→ Excerpted data:
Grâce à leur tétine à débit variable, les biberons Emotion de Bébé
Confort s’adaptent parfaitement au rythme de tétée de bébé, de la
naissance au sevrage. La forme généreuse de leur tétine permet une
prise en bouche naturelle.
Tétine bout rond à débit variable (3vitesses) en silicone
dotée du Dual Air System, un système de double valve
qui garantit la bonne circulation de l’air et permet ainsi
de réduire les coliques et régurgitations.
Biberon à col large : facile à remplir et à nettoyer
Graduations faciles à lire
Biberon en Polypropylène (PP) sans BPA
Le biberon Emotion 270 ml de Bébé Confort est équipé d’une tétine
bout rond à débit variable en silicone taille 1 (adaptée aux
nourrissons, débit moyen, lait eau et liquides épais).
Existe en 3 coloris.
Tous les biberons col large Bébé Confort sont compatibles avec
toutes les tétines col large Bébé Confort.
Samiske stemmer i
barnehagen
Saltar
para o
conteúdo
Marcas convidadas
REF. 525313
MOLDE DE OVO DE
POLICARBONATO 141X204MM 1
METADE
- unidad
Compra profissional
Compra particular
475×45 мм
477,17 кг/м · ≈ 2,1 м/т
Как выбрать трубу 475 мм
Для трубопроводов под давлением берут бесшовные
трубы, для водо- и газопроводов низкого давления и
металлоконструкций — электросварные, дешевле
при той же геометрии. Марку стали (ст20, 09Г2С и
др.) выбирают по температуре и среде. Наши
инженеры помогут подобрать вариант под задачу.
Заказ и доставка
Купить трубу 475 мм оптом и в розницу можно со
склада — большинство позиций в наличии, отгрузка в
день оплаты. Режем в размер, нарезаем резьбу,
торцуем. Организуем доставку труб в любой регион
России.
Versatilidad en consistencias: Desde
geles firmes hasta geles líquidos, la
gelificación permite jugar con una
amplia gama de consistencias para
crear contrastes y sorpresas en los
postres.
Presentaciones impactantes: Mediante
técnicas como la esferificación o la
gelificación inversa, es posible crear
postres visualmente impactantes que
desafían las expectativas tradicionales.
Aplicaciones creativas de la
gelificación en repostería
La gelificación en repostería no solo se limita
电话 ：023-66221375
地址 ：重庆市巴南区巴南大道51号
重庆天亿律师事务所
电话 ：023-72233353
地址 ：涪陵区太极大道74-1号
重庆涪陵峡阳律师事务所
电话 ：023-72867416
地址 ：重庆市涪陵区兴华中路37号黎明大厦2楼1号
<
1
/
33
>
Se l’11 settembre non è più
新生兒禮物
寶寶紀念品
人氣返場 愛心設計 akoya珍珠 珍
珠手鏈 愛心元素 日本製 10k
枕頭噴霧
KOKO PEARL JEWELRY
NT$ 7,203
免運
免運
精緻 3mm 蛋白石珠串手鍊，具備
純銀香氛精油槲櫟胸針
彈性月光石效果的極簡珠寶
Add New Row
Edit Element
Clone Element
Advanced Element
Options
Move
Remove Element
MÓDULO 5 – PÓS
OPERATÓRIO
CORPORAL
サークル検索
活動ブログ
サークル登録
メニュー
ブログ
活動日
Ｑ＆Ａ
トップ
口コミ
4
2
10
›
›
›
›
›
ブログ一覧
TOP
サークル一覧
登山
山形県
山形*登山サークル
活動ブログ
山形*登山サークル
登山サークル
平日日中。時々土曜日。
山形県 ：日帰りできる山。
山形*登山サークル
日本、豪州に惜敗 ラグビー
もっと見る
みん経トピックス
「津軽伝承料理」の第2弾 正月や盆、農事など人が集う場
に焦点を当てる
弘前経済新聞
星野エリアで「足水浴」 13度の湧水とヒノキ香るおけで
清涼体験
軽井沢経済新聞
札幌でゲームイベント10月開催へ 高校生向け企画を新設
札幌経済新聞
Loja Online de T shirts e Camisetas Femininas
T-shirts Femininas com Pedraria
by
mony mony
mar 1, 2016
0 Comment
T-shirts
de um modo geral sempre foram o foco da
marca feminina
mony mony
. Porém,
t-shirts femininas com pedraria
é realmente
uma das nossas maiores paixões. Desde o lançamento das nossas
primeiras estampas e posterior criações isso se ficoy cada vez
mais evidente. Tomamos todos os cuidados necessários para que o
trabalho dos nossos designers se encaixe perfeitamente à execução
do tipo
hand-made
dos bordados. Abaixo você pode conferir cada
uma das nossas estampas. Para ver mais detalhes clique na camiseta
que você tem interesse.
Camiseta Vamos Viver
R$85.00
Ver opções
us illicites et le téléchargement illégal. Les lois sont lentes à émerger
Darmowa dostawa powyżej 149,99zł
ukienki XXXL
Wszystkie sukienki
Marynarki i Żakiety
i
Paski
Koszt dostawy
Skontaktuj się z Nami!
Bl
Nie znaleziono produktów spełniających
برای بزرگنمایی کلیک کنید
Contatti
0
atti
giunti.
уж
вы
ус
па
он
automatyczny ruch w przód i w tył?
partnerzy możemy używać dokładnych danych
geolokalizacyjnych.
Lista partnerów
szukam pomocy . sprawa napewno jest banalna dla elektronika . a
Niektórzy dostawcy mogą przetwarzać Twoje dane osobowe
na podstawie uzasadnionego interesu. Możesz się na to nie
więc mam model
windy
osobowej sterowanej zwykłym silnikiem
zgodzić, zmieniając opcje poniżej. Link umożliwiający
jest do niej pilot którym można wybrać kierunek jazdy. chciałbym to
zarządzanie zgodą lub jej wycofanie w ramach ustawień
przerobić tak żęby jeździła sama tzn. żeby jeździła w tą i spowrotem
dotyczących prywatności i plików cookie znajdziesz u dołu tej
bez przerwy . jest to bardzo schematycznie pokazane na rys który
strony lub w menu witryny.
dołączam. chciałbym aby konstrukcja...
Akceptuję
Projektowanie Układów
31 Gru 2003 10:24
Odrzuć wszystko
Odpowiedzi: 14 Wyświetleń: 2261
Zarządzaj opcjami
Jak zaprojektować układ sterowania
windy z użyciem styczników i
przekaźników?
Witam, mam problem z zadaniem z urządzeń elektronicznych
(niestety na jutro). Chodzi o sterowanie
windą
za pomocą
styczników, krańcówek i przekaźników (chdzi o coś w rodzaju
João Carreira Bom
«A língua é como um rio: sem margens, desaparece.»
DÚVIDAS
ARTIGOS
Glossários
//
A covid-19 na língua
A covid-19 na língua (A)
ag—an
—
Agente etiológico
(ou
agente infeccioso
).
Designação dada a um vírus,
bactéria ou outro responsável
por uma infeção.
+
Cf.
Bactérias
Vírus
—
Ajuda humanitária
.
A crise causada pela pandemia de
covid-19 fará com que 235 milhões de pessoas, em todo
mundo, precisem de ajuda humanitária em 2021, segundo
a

→ Activity:
Rewrite the lines of the data from the very first one through the line containing "bout rond à débit variable en" as a numbered list, with one item per line and no blank lines.

→ Solution:
1. Grâce à leur tétine à débit variable, les biberons Emotion de Bébé
2. Confort s’adaptent parfaitement au rythme de tétée de bébé, de la
3. naissance au sevrage. La forme généreuse de leur tétine permet une
4. prise en bouche naturelle.
5. Tétine bout rond à débit variable (3vitesses) en silicone
6. dotée du Dual Air System, un système de double valve
7. qui garantit la bonne circulation de l’air et permet ainsi
8. de réduire les coliques et régurgitations.
9. Biberon à col large : facile à remplir et à nettoyer
10. Graduations faciles à lire
11. Biberon en Polypropylène (PP) sans BPA
12. Le biberon Emotion 270 ml de Bébé Confort est équipé d’une tétine
13. bout rond à débit variable en silicone taille 1 (adaptée aux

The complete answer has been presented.